A fierce feminist and openly bisexual, Jill’s songs were populated with women who defied expectations. Take “Claire,” a shimmery Pure Pop confection about a WW II aviatrix who is now exhibiting the signs of dementia: “Dear Claire, she was a pioneer, her sister said she flew in World War II, she stares out the kitchen door, she says it looks like rain, I’m sure it’s gonna rain…She told me back in ’44, she slept with Eleanor, sometimes she gets confused, for all we know it’s true.”

Then there’s the sunny Cha-Cha-Cha of “Karen.” She’s buttoned-up shoe store manager by day and an adventuress when the sun goes down: “Karen by night, imagine she must lead a very dull life, with a cat or a book by her side, we know her by day but we don’t know her by night, the leather comes out under the moonlight, takes off her Chanel and hops on her bike, looking like Marlon Brando, looking like young Marlon Brando, wish I could be more like Karen by night….looking like young Marlon Brando, not like old fat Marlon Brando in Apocalypse Now.”

Meanwhile, there’s the finger-poppin’ cool of “Margaret.” Lyrics share the saga of a high school “It Girl,” who was the envy of her peers (“she developed first”). She misses the reunion and everyone wonders what happened to St Mary’s glamorous girl. Turns out, she moved to West Hollywood and found fame in the Adult Film industry.

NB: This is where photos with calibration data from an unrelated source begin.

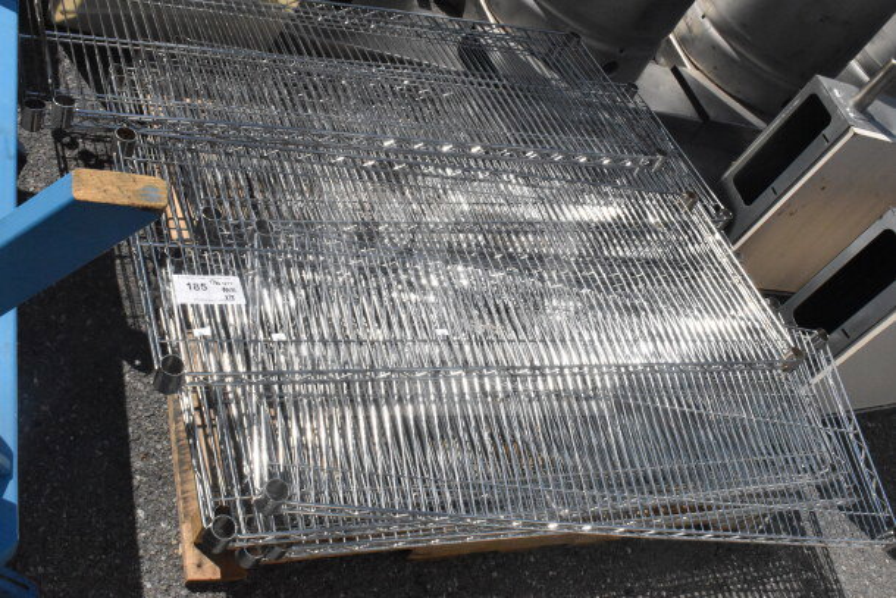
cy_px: 299
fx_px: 933
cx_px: 448
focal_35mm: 38
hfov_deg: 51.3
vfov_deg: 35.5
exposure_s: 1/4000
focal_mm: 25
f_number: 25
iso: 5600
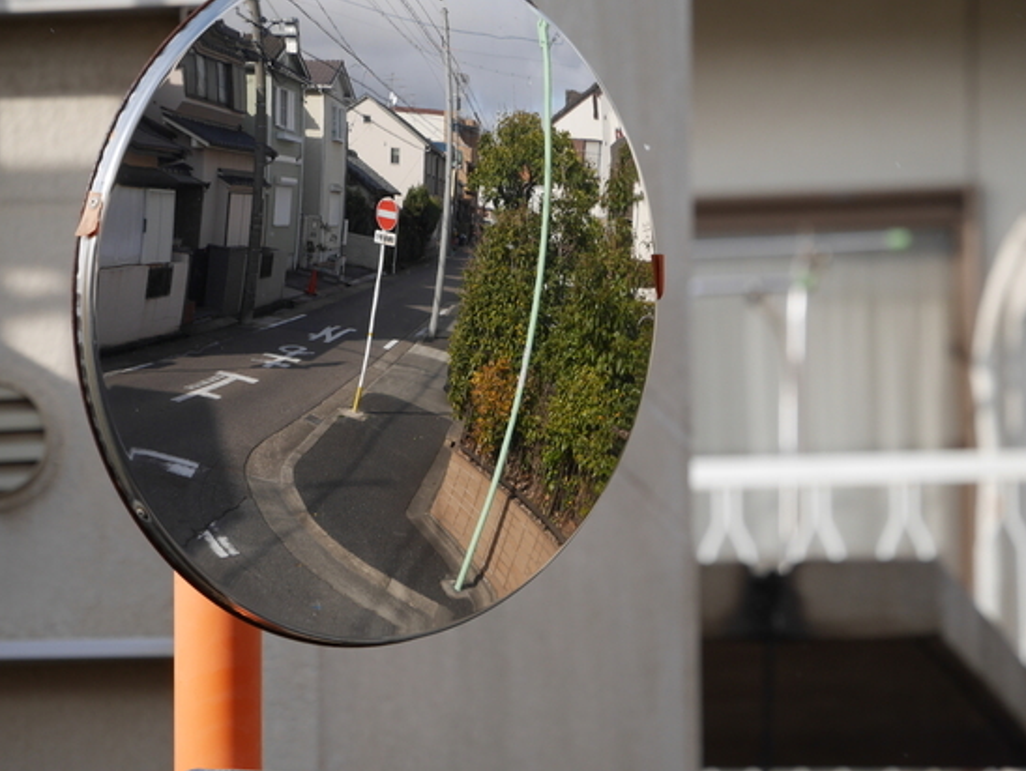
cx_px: 526
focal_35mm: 392
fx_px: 11629
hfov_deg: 5.1
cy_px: 358
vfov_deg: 3.8
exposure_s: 1/500
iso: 200
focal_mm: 179
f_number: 5.9
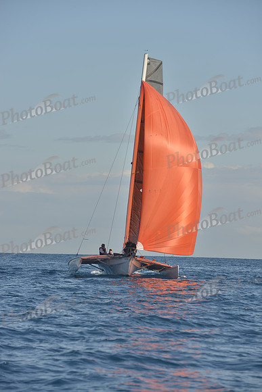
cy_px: 196
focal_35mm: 145
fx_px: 1582
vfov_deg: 14.2
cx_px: 131
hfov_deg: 9.5
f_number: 8
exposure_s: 1/640
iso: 200
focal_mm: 145
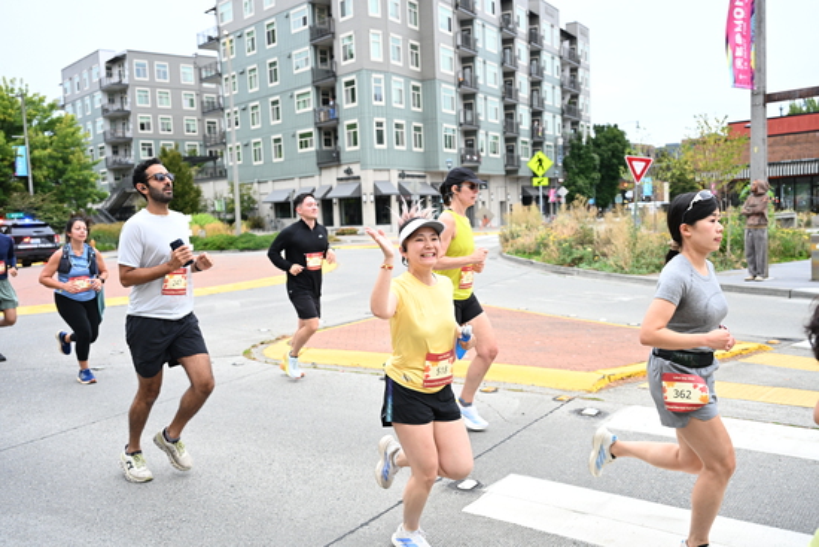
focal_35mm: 33
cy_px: 274
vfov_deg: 40.0
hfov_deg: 57.2
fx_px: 751
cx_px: 410
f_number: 4
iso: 2000
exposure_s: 1/800
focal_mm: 33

Throughout her career, Jill’s music could be clever, wistful, laugh-out-loud funny, and poignant. She also managed to cover other people’s songs and somehow make them her own. She offered up the most delicate rendition of Warren Zevon’s “Don’t Let Us Get Sick.” She also radically recalibrated the Fifth Dimension hit, “Stoned Soul Picnic,” (which was written by Laura Nyro). Using their pristine, Sunshine Pop arrangement as a blueprint, she cloaked the song in a hallucinogenic haze that included a modal sitar and anchored by a percolating groove.

Yeah, I could go on and on, but I’ll stop with “Heroes,” a rollicking rave-up that waggishly reminds us that even our coolest, cleverest idols can be assholes: “William Faulkner, drunk and depressed, Dorothy Parker, mean, drunk and depressed, and that guy in Seven Years In Tibet turned out to be a Nazi/The founding fathers all had slaves, the explorers slaughtered the braves, the Old Testament God can be so petty.”

So, stop reading now. Go play Jill Sobule music on whatever platform is available to you and listen to one of the most sui generis songwriters of the last three decades. In a perfect world she would have been a superstar. In the fractured, fucked-up world we’ve got, at least we still have her music.